계산영상 시스템 HW2¶

Eulerian Video Magnification¶

import numpy as np
import cv2
import skimage
from skimage import color
import matplotlib.pyplot as plt
from scipy.signal import butter, lfilter, freqz

INITIALS AND COLOR TRANSFORMATION¶

Load the video file

Extract its frames, and convert them to double-precision in the range [0, 1]

Convert each of the frames to the YIQ color space

cap = cv2.VideoCapture('./data/face.mp4')

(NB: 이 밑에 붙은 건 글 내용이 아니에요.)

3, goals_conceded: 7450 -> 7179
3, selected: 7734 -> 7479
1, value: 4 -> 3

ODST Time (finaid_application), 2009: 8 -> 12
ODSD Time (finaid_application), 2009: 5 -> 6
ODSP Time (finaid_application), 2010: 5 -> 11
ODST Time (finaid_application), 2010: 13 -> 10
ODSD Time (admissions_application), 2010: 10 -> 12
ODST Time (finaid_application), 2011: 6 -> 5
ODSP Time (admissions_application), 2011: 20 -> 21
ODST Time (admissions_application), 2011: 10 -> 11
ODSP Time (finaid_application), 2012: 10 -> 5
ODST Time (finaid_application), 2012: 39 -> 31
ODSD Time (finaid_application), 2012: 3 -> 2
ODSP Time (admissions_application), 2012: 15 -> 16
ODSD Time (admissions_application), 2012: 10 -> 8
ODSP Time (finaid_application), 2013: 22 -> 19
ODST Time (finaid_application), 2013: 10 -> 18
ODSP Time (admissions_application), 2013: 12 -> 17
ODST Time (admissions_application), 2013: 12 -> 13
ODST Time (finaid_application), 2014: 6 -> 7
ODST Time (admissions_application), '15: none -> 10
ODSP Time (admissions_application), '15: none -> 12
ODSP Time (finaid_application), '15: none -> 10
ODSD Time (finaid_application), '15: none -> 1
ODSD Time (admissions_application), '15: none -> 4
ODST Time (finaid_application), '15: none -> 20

frame_n = int(cap.get(cv2.CAP_PROP_FRAME_COUNT))
width, height = int(cap.get(cv2.CAP_PROP_FRAME_WIDTH)),int(cap.get(cv2.CAP_PROP_FRAME_HEIGHT))

images=np.zeros((frame_n,height,width,3),dtype='double')
i = 0
while cap.isOpened():
    ret, frame=cap.read() # BGR   
    if ret is True:
        frame = cv2.cvtColor(frame, cv2.COLOR_BGR2RGB)
        images[i]=frame
        i+=1
    else:
        break
images.shape

(301, 592, 528, 3)

cap = cv2.VideoCapture('./data/baby2.mp4')

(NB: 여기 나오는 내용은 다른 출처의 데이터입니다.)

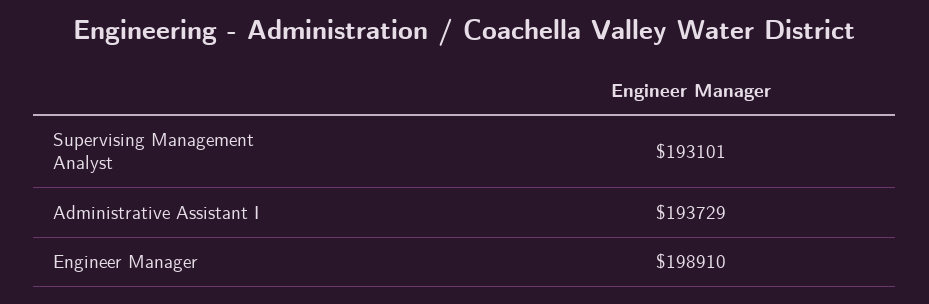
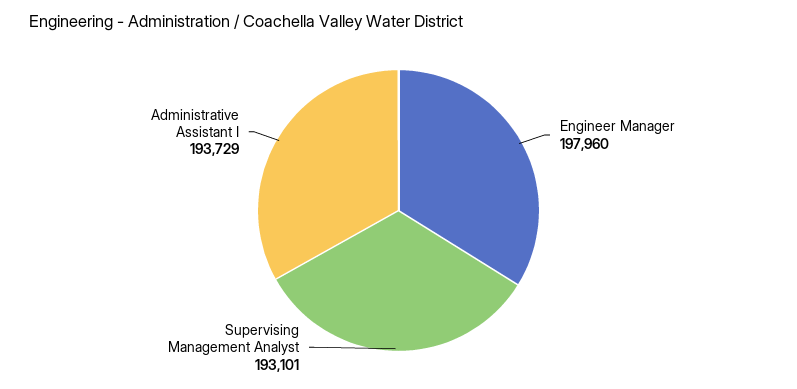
Engineer Manager: 198910 -> 197960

frame_n = int(cap.get(cv2.CAP_PROP_FRAME_COUNT))
width, height = int(cap.get(cv2.CAP_PROP_FRAME_WIDTH)),int(cap.get(cv2.CAP_PROP_FRAME_HEIGHT))

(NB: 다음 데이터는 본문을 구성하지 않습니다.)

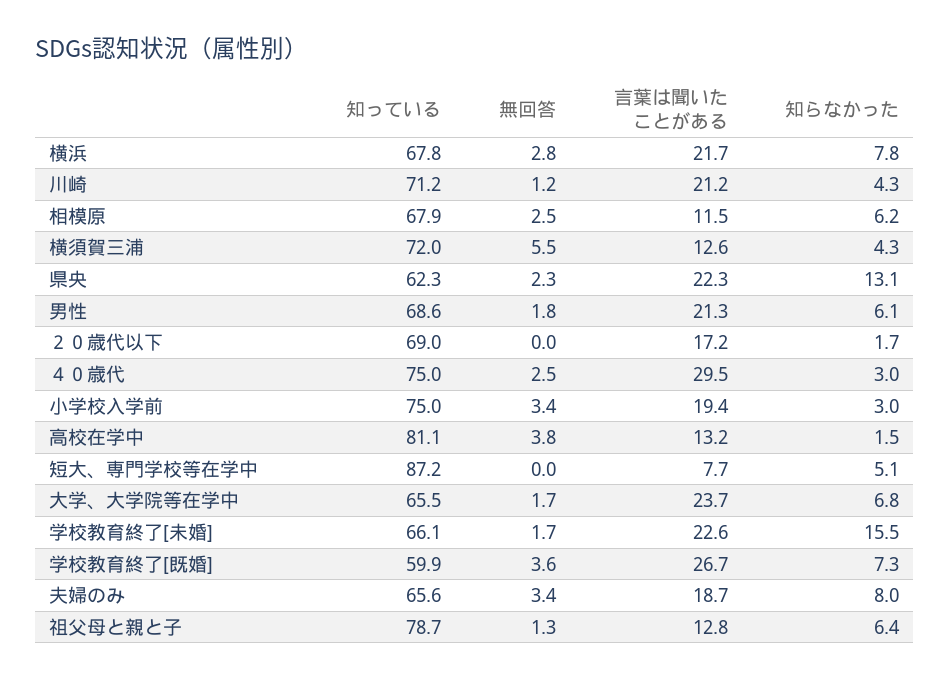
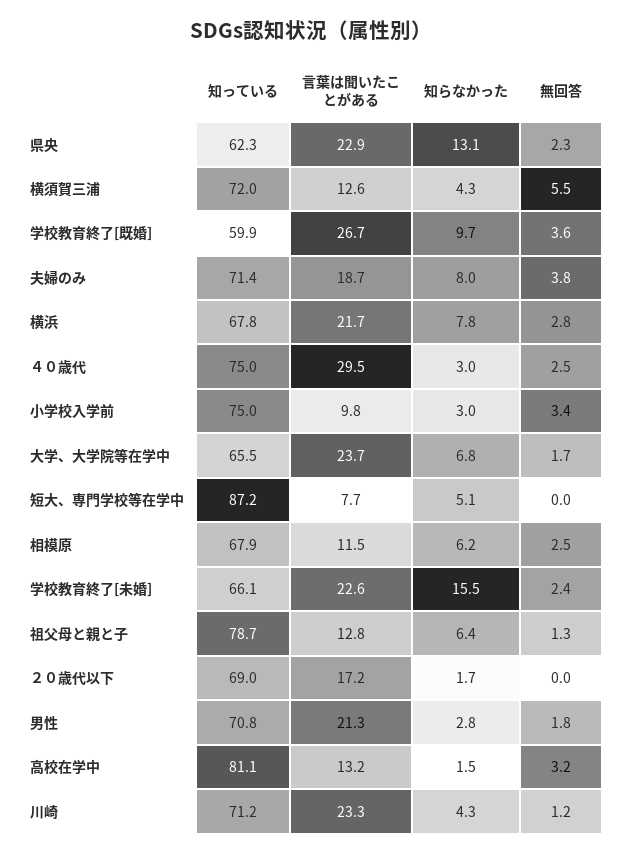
言葉は聞いたことがある, 川崎: 21.2 -> 23.3
言葉は聞いたことがある, 県央: 22.3 -> 22.9
知っている, 男性: 68.6 -> 70.8
知らなかった, 男性: 6.1 -> 2.8
言葉は聞いたことがある, 小学校入学前: 19.4 -> 9.8
無回答, 高校在学中: 3.8 -> 3.2
無回答, 学校教育終了[未婚]: 1.7 -> 2.4
知らなかった, 学校教育終了[既婚]: 7.3 -> 9.7
知っている, 夫婦のみ: 65.6 -> 71.4
無回答, 夫婦のみ: 3.4 -> 3.8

images=np.zeros((frame_n,height,width,3),dtype='double')
i = 0
while cap.isOpened():
    ret, frame=cap.read() # BGR   
    if ret is True:
        frame = cv2.cvtColor(frame, cv2.COLOR_BGR2RGB)
        images[i]=frame
        i+=1
    else:
        break
images.shape

(900, 352, 640, 3)

plt.imshow(images[0]/255)

<matplotlib.image.AxesImage at 0x1ff8a1222b0>

plt.imshow(images[0]/255)

<matplotlib.image.AxesImage at 0x1ff8b1b9cc0>

for i in range(images.shape[0]):
    images[i] = color.rgb2yiq(images[i])

plt.imshow(images[0]/255)

Clipping input data to the valid range for imshow with RGB data ([0..1] for floats or [0..255] for integers).

<matplotlib.image.AxesImage at 0x1ff899cc4a8>

plt.imshow(images[0]/255)

Clipping input data to the valid range for imshow with RGB data ([0..1] for floats or [0..255] for integers).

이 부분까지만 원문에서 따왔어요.